Following the departure of Denny Laine, Paul McCartney’s Wings disband.

Full article:

Paul McCartney : With Wings, with so many changes in the line-up, it wasn't so easy. That often distracts you from the music and you start thinking a whole load of other things. You're thinking about the group image. Anyway, I got bored with the whole idea and I thought, "Christ! I'm coming up to 40 now. I don't really have to stay in a group. There's no rule anywhere that says I have to it that way." At that time Denny Laine was staying with me. We were writing together. He was going to stay on but we had a bit of a falling out. It was nothing madly serious, but he did decide to go his own way, saying that he want to go on tour. He hasn't been on tour since (laughs). However, he wanted to get his own thing together.

There were little personal things here and there, little things that were just niggly. In the end it blew up a bit. It was a bit of a number. We didn't part shouting at each other or arguing. We both decided that it would be best...in fact, it was his own decision. I can never remember these things because once they're gone they're gone. It was his decision. He rang up saying that he was going out on his own to get his own stuff together. He thought he'd be happier that way. I just said OK and kept on with this album. Seeing I was doing it this way, working with other people, there wasn't the normal big trauma: "What? Somebody hasn't turned up? Oh God!" Or, "Are the lights here?" "Yeah, but the drummer isn't!" Panicky stuff. You just spend all your time worry about that. I decided that all I really am interested in is the music anyway, and not in huge personality things.
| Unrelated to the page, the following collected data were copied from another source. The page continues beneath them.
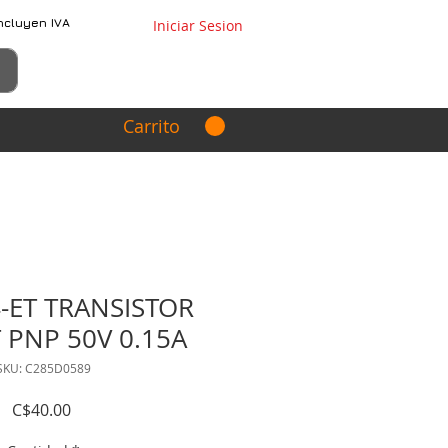
ncluyen IVA
Iniciar Sesion
Carrito
-ET TRANSISTOR
 PNP 50V 0.15A
SKU: C285D0589
Precio
C$40.00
Denny has got his own theory about what happened all the time. As far as I'm concerned, there were no hatchet jobs, ever, and if there were, it certainly wasn't Denny that went around doing them. Maybe there was one case where he had to do it. I don't know. These stories grow so madly, you know, from just one little line. There weren't any big hatchet jobs. Denny Siewell left of his own accord. I'm sure I could go through the whole line-up. It's a bit boring really, and a bit of a yawn. With the last Wings line-up we parted in a friendly way. Everyone was a bit disappointed and I was a bit sad because that was it...because it was a bit of a burden. It's like a marriage you've got to keep up. It becomes a very real thing.